AT&T offers a range of skill development choices for employees, who can decide for themselves the level they want to achieve.

  1. FOUNDATIONAL LEARNING is designed as mostly mobile-based, short online videos, and offer an understanding of the fundamental elements of AT&T’s evolving network, business products, services and the complicated topic of spectrum, the lifeblood of any telcom network. Our employees have completed more than 1.3 million of these courses.
  2. CERTIFICATION TRAINING is mapped to specific roles that are expanding at the company. These involve emerging technologies, such as software-defined networking. As of October, AT&T employees had completed more than 2.5 million certification courses. About 57,000 employees have earned about 165,000 badges – visual indicators added to an employee’s profile within the company’s internal social networking platform signifying they have completed required coursework. Total learning hours have more than doubled year over year.
  3. ADVANCED LEVELS involve highly technical nanodegrees through Udacity and master’s degrees through Georgia Tech, the University of Oklahoma and, starting in 2017, Notre Dame. Nanodegrees take anywhere from six to 12 months and cost $200 a month, but AT&T refunds the tuition on completion.

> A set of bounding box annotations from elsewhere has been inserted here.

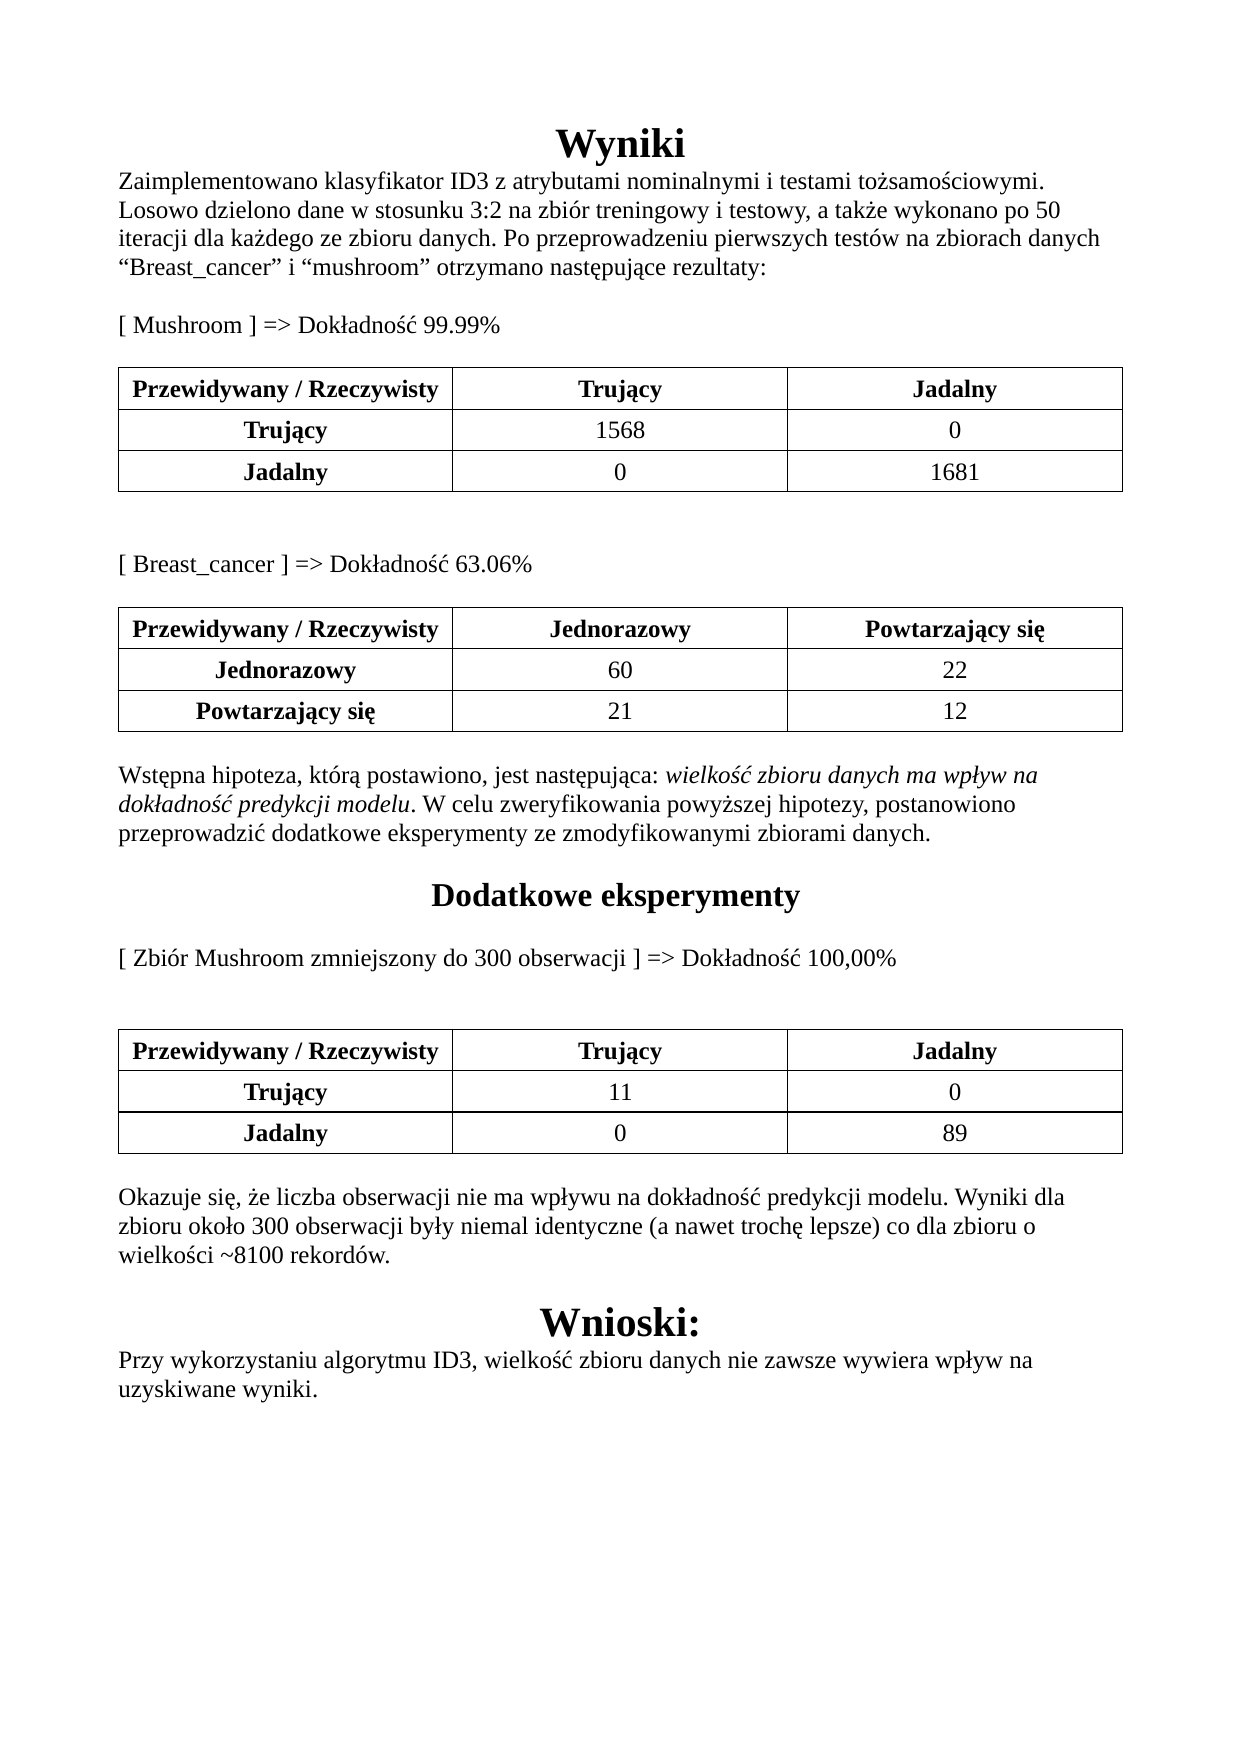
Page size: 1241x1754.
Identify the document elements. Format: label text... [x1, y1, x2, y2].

table_cell 1681 [788, 451, 1122, 491]
table_cell Powtarzający się [119, 691, 452, 731]
text Przy wykorzystaniu algorytmu ID3, wielkość zbioru danych nie zawsze wywiera wpływ na uzyskiwane wyniki. [118, 1345, 1122, 1403]
text Okazuje się, że liczba obserwacji nie ma wpływu na dokładność predykcji modelu. Wyniki dla zbioru około 300 obserwacji były niemal identyczne (a nawet trochę lepsze) co dla zbioru o wielkości ~8100 rekordów. [118, 1182, 1122, 1269]
text Dodatkowe eksperymenty [118, 876, 1122, 914]
table_cell 1568 [453, 410, 787, 450]
table_header Powtarzający się [788, 608, 1122, 648]
table_cell Trujący [119, 1071, 452, 1111]
text [ Mushroom ] => Dokładność 99.99% [118, 310, 1122, 338]
table_header Przewidywany / Rzeczywisty [119, 368, 452, 408]
text Wstępna hipoteza, którą postawiono, jest następująca: wielkość zbioru danych ma wpływ na dokładność predykcji modelu. W celu zweryfikowania powyższej hipotezy, postanowiono przeprowadzić dodatkowe eksperymenty ze zmodyfikowanymi zbiorami danych. [118, 761, 1122, 847]
table_header Jednorazowy [453, 608, 787, 648]
table_cell 89 [788, 1113, 1122, 1153]
table_header Trujący [453, 1030, 787, 1070]
table_header Przewidywany / Rzeczywisty [119, 608, 452, 648]
table_cell 22 [788, 649, 1122, 689]
table_cell 60 [453, 649, 787, 689]
text Zaimplementowano klasyfikator ID3 z atrybutami nominalnymi i testami tożsamościowymi. Losowo dzielono dane w stosunku 3:2 na zbiór treningowy i testowy, a także wykonano po 50 iteracji dla każdego ze zbioru danych. Po przeprowadzeniu pierwszych testów na zbiorach danych “Breast_cancer” i “mushroom” otrzymano następujące rezultaty: [118, 166, 1122, 281]
table_cell Trujący [119, 410, 452, 450]
text [ Zbiór Mushroom zmniejszony do 300 obserwacji ] => Dokładność 100,00% [118, 943, 1122, 971]
text [ Breast_cancer ] => Dokładność 63.06% [118, 549, 1122, 578]
table_cell 0 [788, 1071, 1122, 1111]
table_cell Jednorazowy [119, 649, 452, 689]
table_header Jadalny [788, 368, 1122, 408]
text Wnioski: [118, 1297, 1122, 1345]
table_cell 0 [453, 451, 787, 491]
table_header Trujący [453, 368, 787, 408]
table_cell Jadalny [119, 451, 452, 491]
table_cell 0 [453, 1113, 787, 1153]
table_header Przewidywany / Rzeczywisty [119, 1030, 452, 1070]
table_cell Jadalny [119, 1113, 452, 1153]
text Wyniki [118, 118, 1122, 166]
table_header Jadalny [788, 1030, 1122, 1070]
table_cell 21 [453, 691, 787, 731]
table_cell 11 [453, 1071, 787, 1111]
table_cell 0 [788, 410, 1122, 450]
table_cell 12 [788, 691, 1122, 731]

Georgia Tech offers a fully accredited, online master’s degree in computer science for $6,600, a fraction of the roughly $45,000 for a campus-based program. Annually, we offer up to $8,000 in tuition aid, with a lifetime cap of $25,000 for undergraduate degrees and $30,000 for master’s.

AT&T will take good talent wherever we can find and nurture it. To that end, the Georgia Tech master’s degree is also available to people outside the company – Notre Dame’s will be too. We recruit on more than 50 college campuses every year, and we’re finding that students are impressed when they hear that they don’t have to choose between entering the workforce and getting a graduate-level degree. With us, they can do both.

JOHN PALMER

John Palmer is Senior Vice President and Chief Learning Officer of AT&T, roles he has held since February 2016. He was previously Vice President of AT&T University Operations Training, where he partnered with leaders in fulfilling their strategic and tactical goals, including training. He joined AT&T in 1999 and held numerous leadership roles including Mobility, Operations, Sales, Strategy and Care.

AT&T is a multinational telcom conglomerate with consolidated revenue of $146.8 billion, headquartered in Dallas, Texas. Founded in 1877 as part of the Bell Telephone Company, it incorporated as the American Telephone & Telegraph Company in 1885. The business was renamed AT&T in 1994.

John Palmer spoke with Sarah Lubman, a Partner in Brunswick’s New York office specializing in telcom, media and technology.